Faith-based Economics at the Treasury Committee

Faith-based economics (over the last 10 years, not just the last two) got us into this economic mess; it won't get us out of it.

I, and my NIESR colleagues Angus Armstrong and Simon Kirby, gave evidence to the Treasury Committee on Tuesday, 13 November. Should you have time and inclination, you can watch. As you would expect, we covered a range of topics: the fiscal framework and fiscal policy, multipliers, the 'productivity puzzle', etc. However, I was rather surprised by the tone of the questioning on one topic: why are long term interest rates (gilt yields) so low?

My views on this are well known, and are set out for example here. To summarise briefly, both theory and a variety of different types of empirical evidence suggest overwhelmingly that low long-term interest rates in the UK reflect economic weakness (domestic and global) and expectations that short-term interest rates set by the Bank of England will remain very low (again, reflecting economic weakness). The empirical evidence, all of which I had to hand for the committee, includes the following:

  • the fact that long-term interest rates have gone down as forecast future deficits have gone up; we are of course now planning to borrow even more than we thought was likely before the fiscal consolidation plan was announced;
  • 'event studies' of how yields reacted to political or economic developments (this one comprehensively debunks the myth that gilt yields fell sharply in response to political events around the 2010 election);
  • the observed relationships between gilt yields and equity prices (they move together, suggesting bad economic news leads to lower gilt yields, as theory would predict). I explained this to the committee (at about 11:03:30) ;
  • and cross-country comparisons; as the IMF has pointed out: "fiscal indicators such as deficit and debt levels appear to be weakly related to government bond yields for advanced economies with monetary independence."

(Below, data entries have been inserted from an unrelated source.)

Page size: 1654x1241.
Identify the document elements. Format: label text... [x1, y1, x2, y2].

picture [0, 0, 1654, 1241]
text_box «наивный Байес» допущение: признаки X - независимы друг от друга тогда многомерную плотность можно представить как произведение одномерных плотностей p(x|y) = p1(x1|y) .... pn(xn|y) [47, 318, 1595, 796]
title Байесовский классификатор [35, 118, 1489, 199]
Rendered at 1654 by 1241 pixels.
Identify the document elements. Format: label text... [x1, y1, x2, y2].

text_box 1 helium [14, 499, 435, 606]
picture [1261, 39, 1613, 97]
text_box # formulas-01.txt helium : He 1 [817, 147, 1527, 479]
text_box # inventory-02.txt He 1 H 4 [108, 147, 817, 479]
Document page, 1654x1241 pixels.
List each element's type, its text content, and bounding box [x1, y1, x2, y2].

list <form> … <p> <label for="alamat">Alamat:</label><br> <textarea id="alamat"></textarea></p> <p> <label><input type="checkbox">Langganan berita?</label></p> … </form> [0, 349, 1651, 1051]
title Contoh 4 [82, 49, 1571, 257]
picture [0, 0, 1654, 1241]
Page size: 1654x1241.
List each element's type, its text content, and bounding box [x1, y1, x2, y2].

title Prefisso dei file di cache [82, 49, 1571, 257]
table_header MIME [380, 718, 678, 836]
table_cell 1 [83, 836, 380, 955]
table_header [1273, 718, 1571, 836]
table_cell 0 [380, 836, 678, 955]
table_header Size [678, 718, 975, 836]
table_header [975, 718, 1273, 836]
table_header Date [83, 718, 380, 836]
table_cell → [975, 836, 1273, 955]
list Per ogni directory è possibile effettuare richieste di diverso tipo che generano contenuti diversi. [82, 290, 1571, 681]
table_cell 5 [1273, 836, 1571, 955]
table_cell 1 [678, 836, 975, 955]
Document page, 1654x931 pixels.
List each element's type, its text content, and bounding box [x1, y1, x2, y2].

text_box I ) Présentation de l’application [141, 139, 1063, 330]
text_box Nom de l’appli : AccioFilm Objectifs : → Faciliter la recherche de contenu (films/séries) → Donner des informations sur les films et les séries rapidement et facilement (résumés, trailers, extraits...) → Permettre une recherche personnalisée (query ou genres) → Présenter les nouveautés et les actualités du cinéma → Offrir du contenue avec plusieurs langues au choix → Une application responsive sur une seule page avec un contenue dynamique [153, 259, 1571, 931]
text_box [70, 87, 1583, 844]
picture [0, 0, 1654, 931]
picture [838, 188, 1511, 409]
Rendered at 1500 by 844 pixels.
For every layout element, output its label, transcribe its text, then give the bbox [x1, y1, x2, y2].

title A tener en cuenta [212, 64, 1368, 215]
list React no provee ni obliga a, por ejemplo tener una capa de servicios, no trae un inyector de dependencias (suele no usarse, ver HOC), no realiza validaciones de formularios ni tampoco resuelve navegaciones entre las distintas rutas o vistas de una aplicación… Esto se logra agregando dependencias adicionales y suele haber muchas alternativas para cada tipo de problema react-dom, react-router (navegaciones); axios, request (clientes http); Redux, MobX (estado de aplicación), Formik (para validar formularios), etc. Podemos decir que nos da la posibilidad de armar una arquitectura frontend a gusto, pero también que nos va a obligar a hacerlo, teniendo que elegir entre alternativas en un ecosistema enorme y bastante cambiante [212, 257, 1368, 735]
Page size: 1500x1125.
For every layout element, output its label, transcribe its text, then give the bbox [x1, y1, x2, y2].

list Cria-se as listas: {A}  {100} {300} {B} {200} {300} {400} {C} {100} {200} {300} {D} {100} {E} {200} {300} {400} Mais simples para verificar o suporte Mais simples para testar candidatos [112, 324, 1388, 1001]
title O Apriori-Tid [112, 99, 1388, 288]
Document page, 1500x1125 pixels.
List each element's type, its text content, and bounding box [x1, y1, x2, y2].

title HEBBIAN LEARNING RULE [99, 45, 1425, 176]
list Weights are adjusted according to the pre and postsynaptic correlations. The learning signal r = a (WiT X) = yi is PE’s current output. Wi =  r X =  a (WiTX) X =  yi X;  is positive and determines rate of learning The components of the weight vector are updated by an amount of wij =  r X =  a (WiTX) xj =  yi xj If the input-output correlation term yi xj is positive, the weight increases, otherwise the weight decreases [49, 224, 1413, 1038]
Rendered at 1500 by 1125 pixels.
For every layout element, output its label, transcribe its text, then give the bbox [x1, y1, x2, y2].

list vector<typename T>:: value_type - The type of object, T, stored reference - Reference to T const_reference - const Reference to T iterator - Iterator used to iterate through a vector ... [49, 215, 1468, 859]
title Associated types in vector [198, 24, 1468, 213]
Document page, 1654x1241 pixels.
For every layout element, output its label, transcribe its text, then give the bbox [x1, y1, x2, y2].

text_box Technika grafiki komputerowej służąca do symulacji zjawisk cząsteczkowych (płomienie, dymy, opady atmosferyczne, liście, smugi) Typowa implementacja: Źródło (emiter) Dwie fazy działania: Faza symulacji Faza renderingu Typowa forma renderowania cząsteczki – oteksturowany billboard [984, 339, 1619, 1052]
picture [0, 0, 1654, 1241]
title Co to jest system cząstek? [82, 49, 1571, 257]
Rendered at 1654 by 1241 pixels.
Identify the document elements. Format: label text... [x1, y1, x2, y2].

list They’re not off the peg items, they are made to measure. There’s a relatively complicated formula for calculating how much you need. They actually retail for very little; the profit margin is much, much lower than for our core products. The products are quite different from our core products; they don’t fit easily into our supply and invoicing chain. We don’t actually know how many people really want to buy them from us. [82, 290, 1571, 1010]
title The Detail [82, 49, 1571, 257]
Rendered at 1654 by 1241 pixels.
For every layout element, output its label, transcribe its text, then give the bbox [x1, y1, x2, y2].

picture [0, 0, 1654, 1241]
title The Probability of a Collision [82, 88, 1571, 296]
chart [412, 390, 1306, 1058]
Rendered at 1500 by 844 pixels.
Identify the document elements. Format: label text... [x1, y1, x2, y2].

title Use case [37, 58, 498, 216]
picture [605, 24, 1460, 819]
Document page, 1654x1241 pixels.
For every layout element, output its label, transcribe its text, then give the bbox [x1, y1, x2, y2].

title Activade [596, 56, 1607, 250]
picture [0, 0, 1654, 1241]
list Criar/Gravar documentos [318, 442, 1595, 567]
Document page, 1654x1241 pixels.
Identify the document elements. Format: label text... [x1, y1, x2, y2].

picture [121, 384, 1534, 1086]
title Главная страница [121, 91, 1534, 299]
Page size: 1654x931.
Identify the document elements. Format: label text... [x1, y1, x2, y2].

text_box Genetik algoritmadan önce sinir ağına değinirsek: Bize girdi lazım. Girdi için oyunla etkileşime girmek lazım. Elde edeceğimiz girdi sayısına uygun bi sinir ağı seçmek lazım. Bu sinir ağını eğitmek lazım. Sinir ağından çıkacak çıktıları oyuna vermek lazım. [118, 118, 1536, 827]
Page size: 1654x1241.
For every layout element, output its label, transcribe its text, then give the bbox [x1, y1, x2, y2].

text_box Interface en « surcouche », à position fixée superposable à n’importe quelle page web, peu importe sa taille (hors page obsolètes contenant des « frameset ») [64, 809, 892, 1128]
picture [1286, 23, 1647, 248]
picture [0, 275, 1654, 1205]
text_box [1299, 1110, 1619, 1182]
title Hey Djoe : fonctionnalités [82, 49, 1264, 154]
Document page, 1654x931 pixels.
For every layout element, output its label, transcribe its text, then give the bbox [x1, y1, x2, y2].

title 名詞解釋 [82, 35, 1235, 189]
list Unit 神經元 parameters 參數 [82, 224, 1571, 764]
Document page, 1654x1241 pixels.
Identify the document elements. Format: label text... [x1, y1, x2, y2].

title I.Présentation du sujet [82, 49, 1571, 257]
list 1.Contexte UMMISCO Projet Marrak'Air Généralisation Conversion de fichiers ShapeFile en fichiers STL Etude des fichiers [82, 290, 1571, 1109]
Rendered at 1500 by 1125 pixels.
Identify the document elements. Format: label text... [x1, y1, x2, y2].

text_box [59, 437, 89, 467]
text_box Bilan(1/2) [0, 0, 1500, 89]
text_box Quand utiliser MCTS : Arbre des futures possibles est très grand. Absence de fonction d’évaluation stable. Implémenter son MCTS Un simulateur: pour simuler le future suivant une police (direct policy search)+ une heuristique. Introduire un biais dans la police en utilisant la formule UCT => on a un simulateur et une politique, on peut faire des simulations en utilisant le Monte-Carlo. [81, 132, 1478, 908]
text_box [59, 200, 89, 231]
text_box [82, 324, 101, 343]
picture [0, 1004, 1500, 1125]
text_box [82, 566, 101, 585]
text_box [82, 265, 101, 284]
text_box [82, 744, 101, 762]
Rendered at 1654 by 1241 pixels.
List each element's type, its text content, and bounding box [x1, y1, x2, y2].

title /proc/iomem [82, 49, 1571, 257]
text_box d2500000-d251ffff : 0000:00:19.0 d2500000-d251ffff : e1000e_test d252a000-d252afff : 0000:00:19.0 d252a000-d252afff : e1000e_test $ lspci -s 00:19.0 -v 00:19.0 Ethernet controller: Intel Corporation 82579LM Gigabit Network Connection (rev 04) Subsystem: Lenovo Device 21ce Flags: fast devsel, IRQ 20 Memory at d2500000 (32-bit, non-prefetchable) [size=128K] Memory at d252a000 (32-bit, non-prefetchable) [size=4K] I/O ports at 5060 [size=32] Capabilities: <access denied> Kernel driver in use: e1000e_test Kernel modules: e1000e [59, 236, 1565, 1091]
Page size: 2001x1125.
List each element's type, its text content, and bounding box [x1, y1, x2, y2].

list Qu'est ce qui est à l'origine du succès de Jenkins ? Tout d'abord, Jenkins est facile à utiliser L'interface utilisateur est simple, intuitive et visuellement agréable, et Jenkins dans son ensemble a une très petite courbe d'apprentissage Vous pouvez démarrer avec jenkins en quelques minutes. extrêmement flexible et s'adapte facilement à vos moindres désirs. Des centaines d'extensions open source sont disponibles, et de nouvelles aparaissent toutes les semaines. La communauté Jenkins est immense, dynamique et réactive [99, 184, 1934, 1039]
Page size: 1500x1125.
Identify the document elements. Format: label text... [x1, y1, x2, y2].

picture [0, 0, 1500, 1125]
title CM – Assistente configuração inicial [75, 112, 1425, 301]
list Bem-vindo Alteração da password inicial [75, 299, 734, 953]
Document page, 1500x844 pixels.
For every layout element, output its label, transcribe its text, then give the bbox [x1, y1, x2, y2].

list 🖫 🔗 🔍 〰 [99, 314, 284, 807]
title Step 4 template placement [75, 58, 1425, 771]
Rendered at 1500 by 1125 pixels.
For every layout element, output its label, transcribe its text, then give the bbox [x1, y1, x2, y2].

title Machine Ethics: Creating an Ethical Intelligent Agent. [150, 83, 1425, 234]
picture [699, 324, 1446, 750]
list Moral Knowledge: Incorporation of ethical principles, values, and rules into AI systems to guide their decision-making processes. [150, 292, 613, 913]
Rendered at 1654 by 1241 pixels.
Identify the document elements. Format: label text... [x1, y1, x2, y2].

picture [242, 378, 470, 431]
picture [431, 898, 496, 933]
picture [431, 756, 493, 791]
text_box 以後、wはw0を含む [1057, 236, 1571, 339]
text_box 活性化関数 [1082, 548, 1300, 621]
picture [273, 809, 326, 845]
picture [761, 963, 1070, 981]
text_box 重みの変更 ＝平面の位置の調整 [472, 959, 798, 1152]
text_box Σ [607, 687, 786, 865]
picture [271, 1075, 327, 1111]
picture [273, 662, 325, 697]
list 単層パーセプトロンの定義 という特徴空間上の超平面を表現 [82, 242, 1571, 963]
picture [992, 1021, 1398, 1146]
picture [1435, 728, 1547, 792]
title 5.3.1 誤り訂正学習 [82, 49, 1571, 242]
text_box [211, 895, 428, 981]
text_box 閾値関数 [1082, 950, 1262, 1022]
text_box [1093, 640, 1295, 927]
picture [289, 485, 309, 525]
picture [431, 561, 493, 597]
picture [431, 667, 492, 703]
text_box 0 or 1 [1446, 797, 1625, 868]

A number of questioners, however, were surprised that I did not attach any weight to the supposed 'credibility' of fiscal policy, resulting from the fiscal consolidation plan put in place by the coalition government in June 2010. Jesse Norman MP, for example, said (at about 10:41:45):

"You don't think there's anything strange about not attributing any aspects of the UK government's long-term debt yield performance to government credibility".

Well, on the basis of the evidence described above, if the alternative is, or was, an alternative fiscal strategy that was significantly less contractionary in the short term, but still aimed at achieving long-run fiscal sustainability, then I don't (the complete absence of any serious long-run consolidation strategy would be a different matter). So I said so (at about 10:42).

Now it is certainly possible to argue against my views on this topic, although far fewer economists are doing so these days (no-one has really quarrelled with the IMF conclusions above, for example). I expected to be challenged and to have to defend my reading of both the theory and evidence; that's why I was there.

But what I found very odd was that none of the questioners on this topic seemed at all interested in why I make the arguments I do, nor were they prepared to put forward any countervailing evidence of their own. They didn't define 'credibility'; they didn't specify what the 'incredible' counterfactual would look like; they didn't try to explain why 'credibility' should matter from a theoretical perspective; they didn't try to present any empirical evidence that 'credibility' had in fact resulted in lower gilt yields.

They simply asserted that 'credibility' must have had something to do with low gilt yields, and argued that it was therefore strange that I wasn't prepared to 'admit' it. Indeed, bizarrely, Mr Norman seems to believe that I must have some, unspecified, 'political' motive for not giving the credibility argument any credit; as opposed to the more simple explanation that at the moment there is simply no significant evidential support for his position.

Essentially, this is faith-based economics. You start by saying something that sounds plausible at the time, and seems to reflect 'common sense'. That's fine, up to a point. What's not fine is to react to evidence that contradicts your theory, not by adjusting the theory but by repeating it, only louder. Eventually you risk ending up in a position, like Mr Norman, where the evidence is neither here nor there. If someone makes a nuisance of themselves by refusing, in the absence of evidence, to accept your theory, then he or she must have some more sinister motivation (to be fair, this was just Mr Norman: none of the other questioners remotely suggested this).

Now, the Treasury Committee is hardly the Inquisition (and I'm no Galileo - although I can just imagine Galileo saying: "I could handle the torture, but then the Florentine Physics Research Council threatened to cut off my funding..."). The discussion on some other issues (fiscal multipliers, 'zombie companies') was much more constructive. And I should also be clear that I have immense respect for the committee chairman, Andrew Tyrie, whose integrity and independence are unimpeachable, and who I believe to be doing an excellent and very difficult job overall (he has a particularly challenging task in chairing the Parliamentary Commission on Banking Standards). But faith-based economics (over the last 10 years, not just the last two) got us into this economic mess; it won't get us out of it.